AI continues to revolutionize industries, and the demand for natural data will only increase. It isn’t just a technical issue—it’s a business issue. Firms that take the lead in addressing the data shortage will be the ones that thrive in a data-driven economy. As responsible and ethical creators of artificial intelligence, we must address the critical issue of data scarcity. This includes being proactive in identifying potential sources of natural data, investing in targeted data generation techniques, and collaborating with other firms to democratize access to data resources.

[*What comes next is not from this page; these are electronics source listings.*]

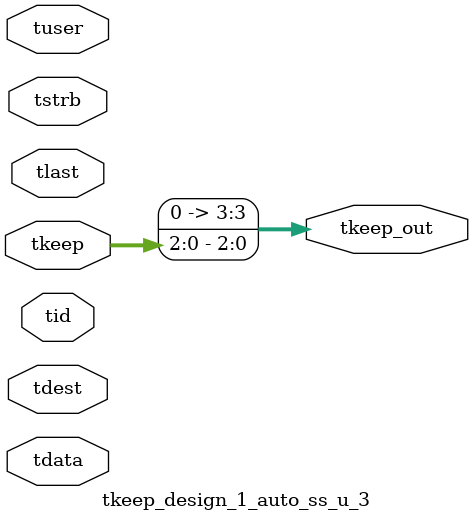
<source format=v>


`timescale 1ps/1ps

module tkeep_design_1_auto_ss_u_3 #
(
parameter C_S_AXIS_TDATA_WIDTH = 32,
parameter C_S_AXIS_TUSER_WIDTH = 0,
parameter C_S_AXIS_TID_WIDTH   = 0,
parameter C_S_AXIS_TDEST_WIDTH = 0,
parameter C_M_AXIS_TDATA_WIDTH = 32
)
(
input  [(C_S_AXIS_TDATA_WIDTH == 0 ? 1 : C_S_AXIS_TDATA_WIDTH)-1:0     ] tdata,
input  [(C_S_AXIS_TUSER_WIDTH == 0 ? 1 : C_S_AXIS_TUSER_WIDTH)-1:0     ] tuser,
input  [(C_S_AXIS_TID_WIDTH   == 0 ? 1 : C_S_AXIS_TID_WIDTH)-1:0       ] tid,
input  [(C_S_AXIS_TDEST_WIDTH == 0 ? 1 : C_S_AXIS_TDEST_WIDTH)-1:0     ] tdest,
input  [(C_S_AXIS_TDATA_WIDTH/8)-1:0 ] tkeep,
input  [(C_S_AXIS_TDATA_WIDTH/8)-1:0 ] tstrb,
input                                                                    tlast,
output [(C_M_AXIS_TDATA_WIDTH/8)-1:0 ] tkeep_out
);

assign tkeep_out = {tkeep[2:0]};

endmodule


</source>
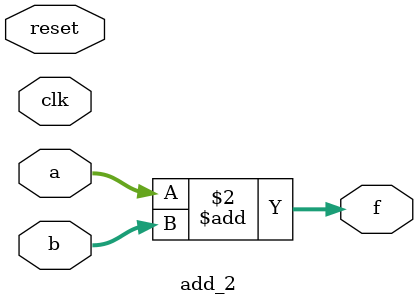
<source format=sv>
module add_2
(
	clk,	//i
	reset,	//i
	a,	//i
	b,	//i
	f	//o
);

parameter WL = 20;
input clk, reset;
input signed [WL-1:0] a, b;
output logic signed [WL:0] f;

always_comb begin
	f = a + b;
end;

endmodule

</source>
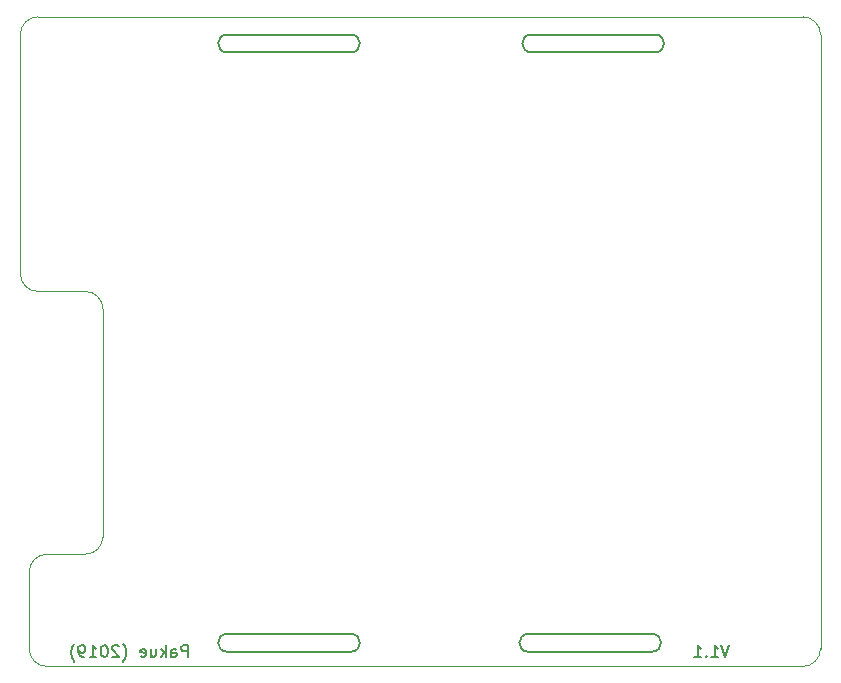
<source format=gbr>
%TF.GenerationSoftware,KiCad,Pcbnew,(5.1.0-0)*%
%TF.CreationDate,2019-05-08T03:50:09+02:00*%
%TF.ProjectId,VFD_Watch,5646445f-5761-4746-9368-2e6b69636164,rev?*%
%TF.SameCoordinates,Original*%
%TF.FileFunction,Legend,Bot*%
%TF.FilePolarity,Positive*%
%FSLAX46Y46*%
G04 Gerber Fmt 4.6, Leading zero omitted, Abs format (unit mm)*
G04 Created by KiCad (PCBNEW (5.1.0-0)) date 2019-05-08 03:50:09*
%MOMM*%
%LPD*%
G04 APERTURE LIST*
%ADD10C,0.150000*%
%ADD11C,0.050000*%
G04 APERTURE END LIST*
D10*
X146773809Y-126202380D02*
X146440476Y-127202380D01*
X146107142Y-126202380D01*
X145250000Y-127202380D02*
X145821428Y-127202380D01*
X145535714Y-127202380D02*
X145535714Y-126202380D01*
X145630952Y-126345238D01*
X145726190Y-126440476D01*
X145821428Y-126488095D01*
X144821428Y-127107142D02*
X144773809Y-127154761D01*
X144821428Y-127202380D01*
X144869047Y-127154761D01*
X144821428Y-127107142D01*
X144821428Y-127202380D01*
X143821428Y-127202380D02*
X144392857Y-127202380D01*
X144107142Y-127202380D02*
X144107142Y-126202380D01*
X144202380Y-126345238D01*
X144297619Y-126440476D01*
X144392857Y-126488095D01*
X100952380Y-127202380D02*
X100952380Y-126202380D01*
X100571428Y-126202380D01*
X100476190Y-126250000D01*
X100428571Y-126297619D01*
X100380952Y-126392857D01*
X100380952Y-126535714D01*
X100428571Y-126630952D01*
X100476190Y-126678571D01*
X100571428Y-126726190D01*
X100952380Y-126726190D01*
X99523809Y-127202380D02*
X99523809Y-126678571D01*
X99571428Y-126583333D01*
X99666666Y-126535714D01*
X99857142Y-126535714D01*
X99952380Y-126583333D01*
X99523809Y-127154761D02*
X99619047Y-127202380D01*
X99857142Y-127202380D01*
X99952380Y-127154761D01*
X100000000Y-127059523D01*
X100000000Y-126964285D01*
X99952380Y-126869047D01*
X99857142Y-126821428D01*
X99619047Y-126821428D01*
X99523809Y-126773809D01*
X99047619Y-127202380D02*
X99047619Y-126202380D01*
X98952380Y-126821428D02*
X98666666Y-127202380D01*
X98666666Y-126535714D02*
X99047619Y-126916666D01*
X97809523Y-126535714D02*
X97809523Y-127202380D01*
X98238095Y-126535714D02*
X98238095Y-127059523D01*
X98190476Y-127154761D01*
X98095238Y-127202380D01*
X97952380Y-127202380D01*
X97857142Y-127154761D01*
X97809523Y-127107142D01*
X96952380Y-127154761D02*
X97047619Y-127202380D01*
X97238095Y-127202380D01*
X97333333Y-127154761D01*
X97380952Y-127059523D01*
X97380952Y-126678571D01*
X97333333Y-126583333D01*
X97238095Y-126535714D01*
X97047619Y-126535714D01*
X96952380Y-126583333D01*
X96904761Y-126678571D01*
X96904761Y-126773809D01*
X97380952Y-126869047D01*
X95428571Y-127583333D02*
X95476190Y-127535714D01*
X95571428Y-127392857D01*
X95619047Y-127297619D01*
X95666666Y-127154761D01*
X95714285Y-126916666D01*
X95714285Y-126726190D01*
X95666666Y-126488095D01*
X95619047Y-126345238D01*
X95571428Y-126250000D01*
X95476190Y-126107142D01*
X95428571Y-126059523D01*
X95095238Y-126297619D02*
X95047619Y-126250000D01*
X94952380Y-126202380D01*
X94714285Y-126202380D01*
X94619047Y-126250000D01*
X94571428Y-126297619D01*
X94523809Y-126392857D01*
X94523809Y-126488095D01*
X94571428Y-126630952D01*
X95142857Y-127202380D01*
X94523809Y-127202380D01*
X93904761Y-126202380D02*
X93809523Y-126202380D01*
X93714285Y-126250000D01*
X93666666Y-126297619D01*
X93619047Y-126392857D01*
X93571428Y-126583333D01*
X93571428Y-126821428D01*
X93619047Y-127011904D01*
X93666666Y-127107142D01*
X93714285Y-127154761D01*
X93809523Y-127202380D01*
X93904761Y-127202380D01*
X94000000Y-127154761D01*
X94047619Y-127107142D01*
X94095238Y-127011904D01*
X94142857Y-126821428D01*
X94142857Y-126583333D01*
X94095238Y-126392857D01*
X94047619Y-126297619D01*
X94000000Y-126250000D01*
X93904761Y-126202380D01*
X92619047Y-127202380D02*
X93190476Y-127202380D01*
X92904761Y-127202380D02*
X92904761Y-126202380D01*
X93000000Y-126345238D01*
X93095238Y-126440476D01*
X93190476Y-126488095D01*
X92142857Y-127202380D02*
X91952380Y-127202380D01*
X91857142Y-127154761D01*
X91809523Y-127107142D01*
X91714285Y-126964285D01*
X91666666Y-126773809D01*
X91666666Y-126392857D01*
X91714285Y-126297619D01*
X91761904Y-126250000D01*
X91857142Y-126202380D01*
X92047619Y-126202380D01*
X92142857Y-126250000D01*
X92190476Y-126297619D01*
X92238095Y-126392857D01*
X92238095Y-126630952D01*
X92190476Y-126726190D01*
X92142857Y-126773809D01*
X92047619Y-126821428D01*
X91857142Y-126821428D01*
X91761904Y-126773809D01*
X91714285Y-126726190D01*
X91666666Y-126630952D01*
X91333333Y-127583333D02*
X91285714Y-127535714D01*
X91190476Y-127392857D01*
X91142857Y-127297619D01*
X91095238Y-127154761D01*
X91047619Y-126916666D01*
X91047619Y-126726190D01*
X91095238Y-126488095D01*
X91142857Y-126345238D01*
X91190476Y-126250000D01*
X91285714Y-126107142D01*
X91333333Y-126059523D01*
D11*
X93750000Y-117000000D02*
G75*
G02X92250000Y-118500000I-1500000J0D01*
G01*
X92250000Y-96250000D02*
G75*
G02X93750000Y-97750000I0J-1500000D01*
G01*
X88250000Y-96250000D02*
G75*
G02X86750000Y-94750000I0J1500000D01*
G01*
X87500000Y-120000000D02*
G75*
G02X89000000Y-118500000I1500000J0D01*
G01*
X89000000Y-128000000D02*
G75*
G02X87500000Y-126500000I0J1500000D01*
G01*
X154500000Y-126500000D02*
G75*
G02X153000000Y-128000000I-1500000J0D01*
G01*
X153000000Y-73000000D02*
G75*
G02X154500000Y-74500000I0J-1500000D01*
G01*
X86750000Y-74500000D02*
G75*
G02X88250000Y-73000000I1500000J0D01*
G01*
X87500000Y-120000000D02*
X87500000Y-126500000D01*
X92250000Y-118500000D02*
X89000000Y-118500000D01*
X93750000Y-97750000D02*
X93750000Y-117000000D01*
X88250000Y-96250000D02*
X92250000Y-96250000D01*
X86750000Y-76750000D02*
X86750000Y-94750000D01*
X86750000Y-74500000D02*
X86750000Y-76750000D01*
X153000000Y-73000000D02*
X88250000Y-73000000D01*
X154500000Y-74500000D02*
X154500000Y-126500000D01*
X89000000Y-128000000D02*
X153000000Y-128000000D01*
D10*
X140500000Y-76000000D02*
X130000000Y-76000000D01*
X130000000Y-74500000D02*
X140500000Y-74500000D01*
X140500000Y-74500000D02*
G75*
G02X140500000Y-76000000I0J-750000D01*
G01*
X130000000Y-76000000D02*
G75*
G02X130000000Y-74500000I0J750000D01*
G01*
X114750000Y-76000000D02*
X104250000Y-76000000D01*
X104250000Y-74500000D02*
X114750000Y-74500000D01*
X114750000Y-74500000D02*
G75*
G02X114750000Y-76000000I0J-750000D01*
G01*
X104250000Y-76000000D02*
G75*
G02X104250000Y-74500000I0J750000D01*
G01*
X140250000Y-126750000D02*
X129750000Y-126750000D01*
X129750000Y-125250000D02*
X140250000Y-125250000D01*
X140250000Y-125250000D02*
G75*
G02X140250000Y-126750000I0J-750000D01*
G01*
X129750000Y-126750000D02*
G75*
G02X129750000Y-125250000I0J750000D01*
G01*
X114750000Y-126750000D02*
X104250000Y-126750000D01*
X104250000Y-125250000D02*
X114750000Y-125250000D01*
X114750000Y-125250000D02*
G75*
G02X114750000Y-126750000I0J-750000D01*
G01*
X104250000Y-126750000D02*
G75*
G02X104250000Y-125250000I0J750000D01*
G01*
M02*

</source>
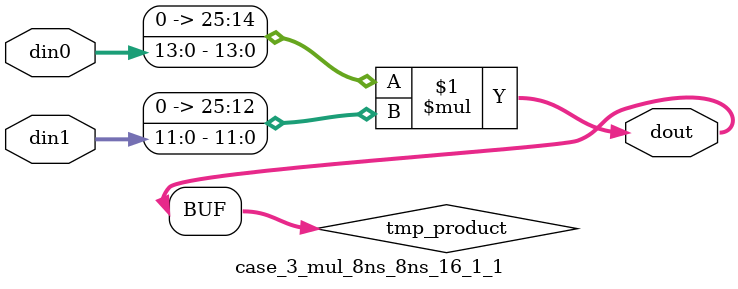
<source format=v>

`timescale 1 ns / 1 ps

 (* use_dsp = "no" *)  module case_3_mul_8ns_8ns_16_1_1(din0, din1, dout);
parameter ID = 1;
parameter NUM_STAGE = 0;
parameter din0_WIDTH = 14;
parameter din1_WIDTH = 12;
parameter dout_WIDTH = 26;

input [din0_WIDTH - 1 : 0] din0; 
input [din1_WIDTH - 1 : 0] din1; 
output [dout_WIDTH - 1 : 0] dout;

wire signed [dout_WIDTH - 1 : 0] tmp_product;
























assign tmp_product = $signed({1'b0, din0}) * $signed({1'b0, din1});











assign dout = tmp_product;





















endmodule

</source>
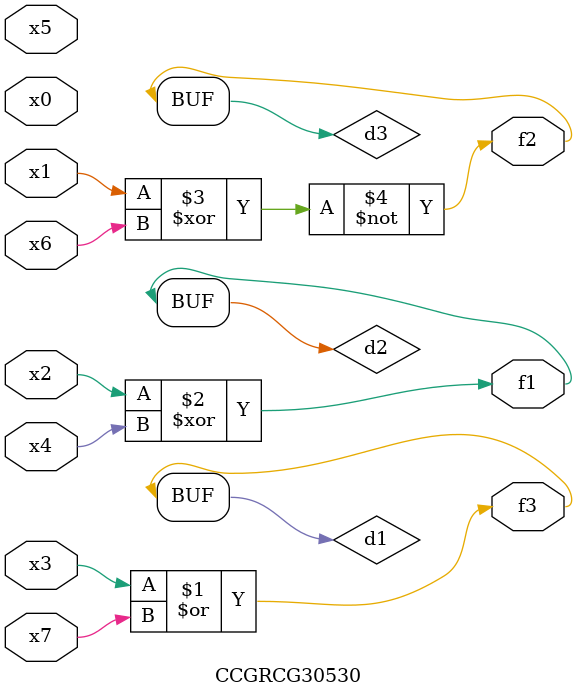
<source format=v>
module CCGRCG30530(
	input x0, x1, x2, x3, x4, x5, x6, x7,
	output f1, f2, f3
);

	wire d1, d2, d3;

	or (d1, x3, x7);
	xor (d2, x2, x4);
	xnor (d3, x1, x6);
	assign f1 = d2;
	assign f2 = d3;
	assign f3 = d1;
endmodule

</source>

Businesses must take steps to mitigate bias in their AI systems by prioritizing diverse and inclusive datasets. By doing so, we can ensure that AI remains a tool for progress and not perpetuation of social inequalities. As an industry leader in data annotation and collection, Appen is committed to providing cutting-edge solutions that address the data challenges of today and pave the way for a more equitable and inclusive future. The responsibility to create unbiased AI lies with all of us.